Many dealers offer a discount of 10 to 15 percent below the suggested retail price. They’ll also often give lessons and classes on your machine, free routine tune-ups, and general technical and how-to support. Many seasoned sewers say the most important feature when purchasing a machine is a good relationship with the dealer who will stand behind his or her product. Also, check the manufacturers’ websites for any current promotions.
You can find sewing machines (sometimes up to 50 percent off retail price) on the Internet and TV shopping channels, at chain stores (particularly for lower-priced machines with very basic features), and wholesale membership warehouses. You won’t get much (if any) service when you buy from these vendors, though. If dealer support is not that important to you and you know exactly what you’re looking for, this is a way to save money.

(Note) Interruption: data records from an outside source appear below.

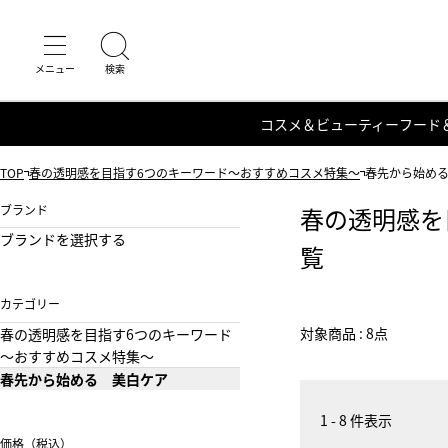
コスメ＆ビューティー
フード
TOP
春の透明感を目指す6つのキーワード～おすすめコスメ特集～
春先から始め
ブランド
春の透明感を
ブランドを選択する
覧
カテゴリー
対象商品 : 8点
春の透明感を目指す6つのキーワード
～おすすめコスメ特集～
春先から始める 美白ケア
1 - 8 件表示
価格（税込）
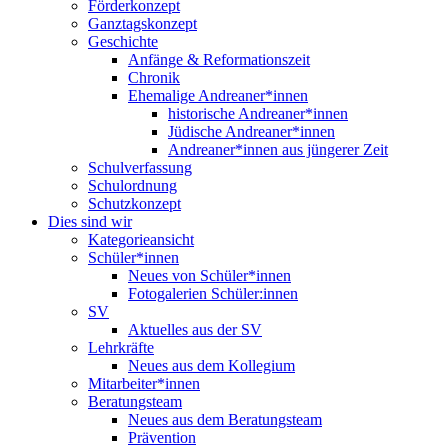
Förderkonzept
Ganztagskonzept
Geschichte
Anfänge & Reformationszeit
Chronik
Ehemalige Andreaner*innen
historische Andreaner*innen
Jüdische Andreaner*innen
Andreaner*innen aus jüngerer Zeit
Schulverfassung
Schulordnung
Schutzkonzept
Dies sind wir
Kategorieansicht
Schüler*innen
Neues von Schüler*innen
Fotogalerien Schüler:innen
SV
Aktuelles aus der SV
Lehrkräfte
Neues aus dem Kollegium
Mitarbeiter*innen
Beratungsteam
Neues aus dem Beratungsteam
Prävention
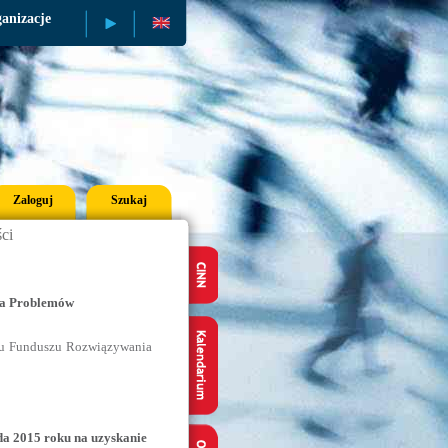
anizacje
Publikacje
Zaloguj
Szukaj
ci
ia Problemów
ału Funduszu Rozwiązywania
da 2015 roku na uzyskanie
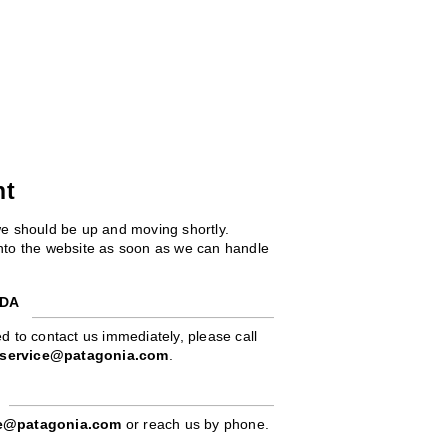
ht
we should be up and moving shortly.
 into the website as soon as we can handle
ADA
d to contact us immediately, please call
service@patagonia.com
.
pe@patagonia.com
or reach us by phone.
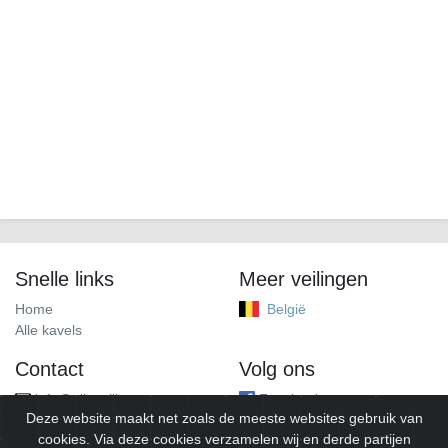
Snelle links
Meer veilingen
Home
België
Alle kavels
Contact
Volg ons
info@alleveilingen.net
Facebook
Deze website maakt net zoals de meeste websites gebruik van
cookies. Via deze cookies verzamelen wij en derde partijen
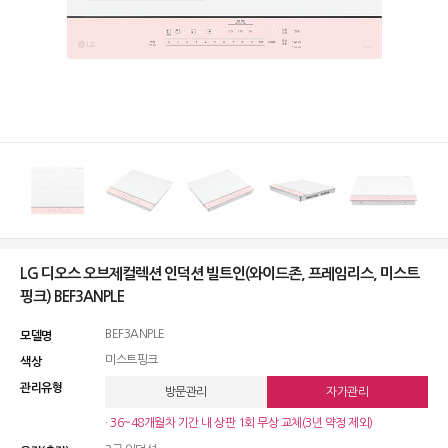
LG 디오스 오브제컬렉션 인덕션 빌트인(와이드존, 프레임리스, 미스트
핑크) BEF3ANPLE
BEF3ANPLE
모델명
미스트핑크
색상
관리유형
방문관리
자가관리
· 36~48개월차 기간 내 상판 1회 무상 교체(3년 약정 제외)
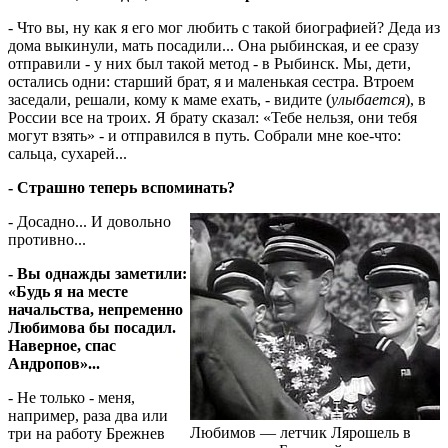
- Что вы, ну как я его мог любить с такой биографией? Деда из
дома выкинули, мать посадили... Она рыбинская, и ее сразу
отправили - у них был такой метод - в Рыбинск. Мы, дети,
остались одни: старший брат, я и маленькая сестра. Втроем
заседали, решали, кому к маме ехать, - видите (
улыбается
), в
России все на троих. Я брату сказал: «Тебе нельзя, они тебя
могут взять» - и отправился в путь. Собрали мне кое-что:
сальца, сухарей...
- Страшно теперь вспоминать?
- Досадно... И довольно
противно...
- Вы однажды заметили:
«Будь я на месте
начальства, непременно
Любимова бы посадил.
Наверное, спас
Андропов»...
- Не только - меня,
например, раза два или
Любимов — летчик Лярошель в
три на работу Брежнев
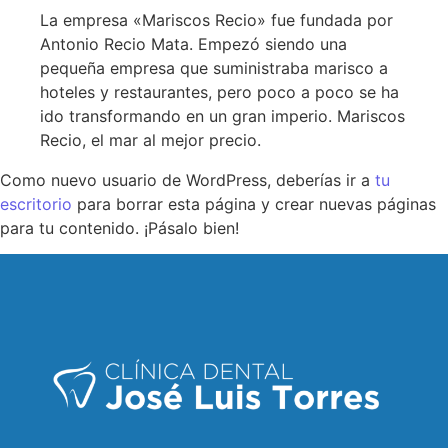
La empresa «Mariscos Recio» fue fundada por
Antonio Recio Mata. Empezó siendo una
pequeña empresa que suministraba marisco a
hoteles y restaurantes, pero poco a poco se ha
ido transformando en un gran imperio. Mariscos
Recio, el mar al mejor precio.
Como nuevo usuario de WordPress, deberías ir a
tu
escritorio
para borrar esta página y crear nuevas páginas
para tu contenido. ¡Pásalo bien!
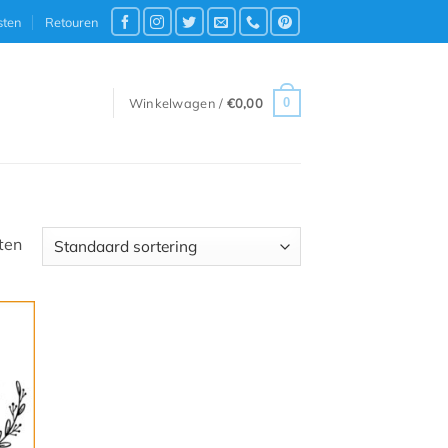
sten
Retouren
0
Winkelwagen /
€
0,00
ten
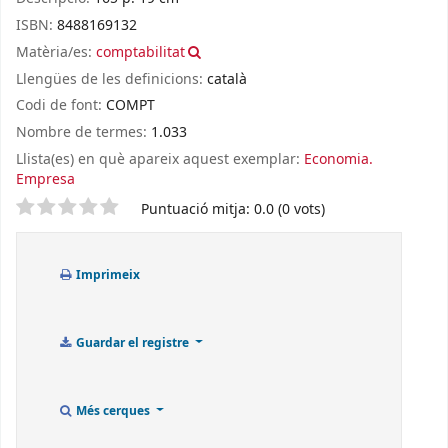
ISBN:
8488169132
Matèria/es:
comptabilitat
Llengües de les definicions:
català
Codi de font:
COMPT
Nombre de termes:
1.033
Llista(es) en què apareix aquest exemplar:
Economia.
Empresa
Valoració
Puntuació mitja: 0.0 (0 vots)
Imprimeix
Guardar el registre
Més cerques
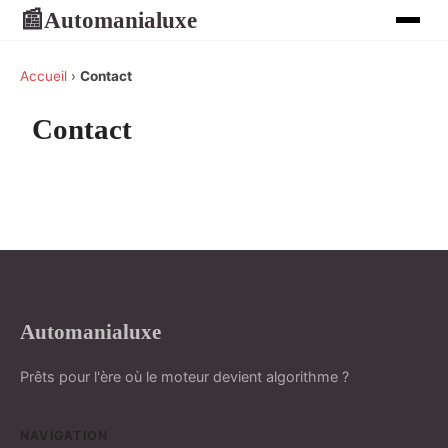
Automanialuxe
📰
Accueil
›
Contact
Contact
Automanialuxe
Prêts pour l'ère où le moteur devient algorithme ?
NAVIGATION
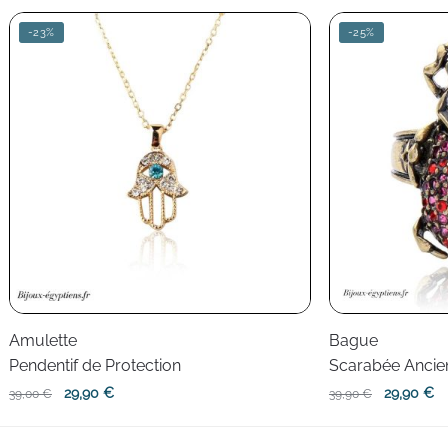
-23%
-25%
Amulette
Bague
Pendentif de Protection
Scarabée Ancie
Le
Le
Le
L
29,90
€
29,90
€
39,00
€
39,90
€
prix
prix
prix
pr
initial
actuel
initial
ac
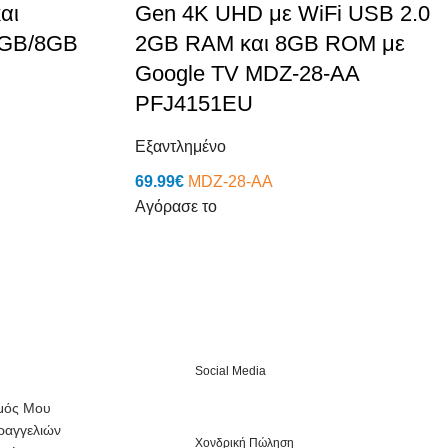
αι
Gen 4K UHD με WiFi USB 2.0
 1GB/8GB
2GB RAM και 8GB ROM με
Google TV MDZ-28-AA
PFJ4151EU
Εξαντλημένο
69.99
€
MDZ-28-AA
Αγόρασε το
Social Media
μός Μου
ραγγελιών
Χονδρική Πώληση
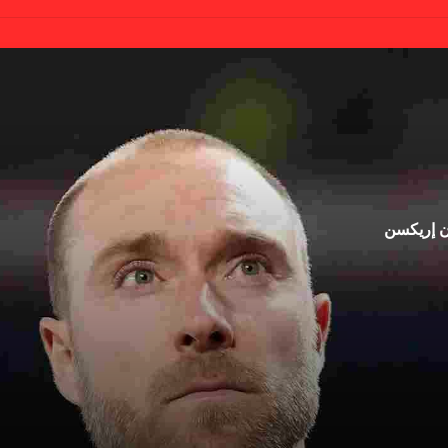
ان إريكسن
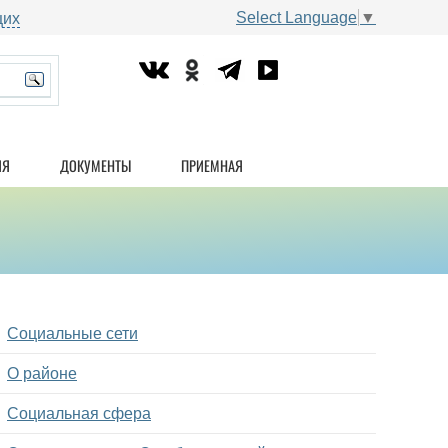
Select Language
▼
щих
ИЯ
ДОКУМЕНТЫ
ПРИЕМНАЯ
Социальные сети
О районе
Социальная сфера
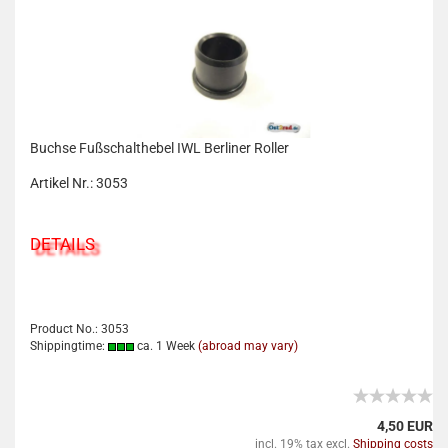
Buchse Fußschalthebel IWL Berliner Roller
Artikel Nr.: 3053
DETAILS
Product No.: 3053
Shippingtime:
ca. 1 Week
(abroad may vary)
4,50 EUR
incl. 19% tax excl.
Shipping costs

Consider your skills and needs first
Before heading out to shop for a sewing machine, consider how you see yourself using it. Think not only about the specific tasks you want to accomplish now, but also about your long-term sewing goals. Are you more comfortable starting with a less expensive machine with fewer features, and then upgrading as your skills develop, or do you prefer to spend more on a machine you can grow into? The chart above explains some of the features available on today’s basic machines. Bear in mind there are myriad more sophisticated machines as well.
It’s really personal preference
There’s a machine for everyone, but not everyone is looking for the same thing. Accept guidance from the dealer, but don’t hesitate to stick to your budget and your wishes. Your preference will be influenced not only by features and price. You’ll also want to consider the kind of machine you’re used to and your sewing needs. Finally, don’t ignore how good each machine feels to you.
When you start shopping for a new sewing machine, spend some time making a “need and wish” list. Then, research the options in your price range, test several machines, and evaluate the results of your test. Your sewing machine is your partner, so make sure you pick one you’ll enjoy working with.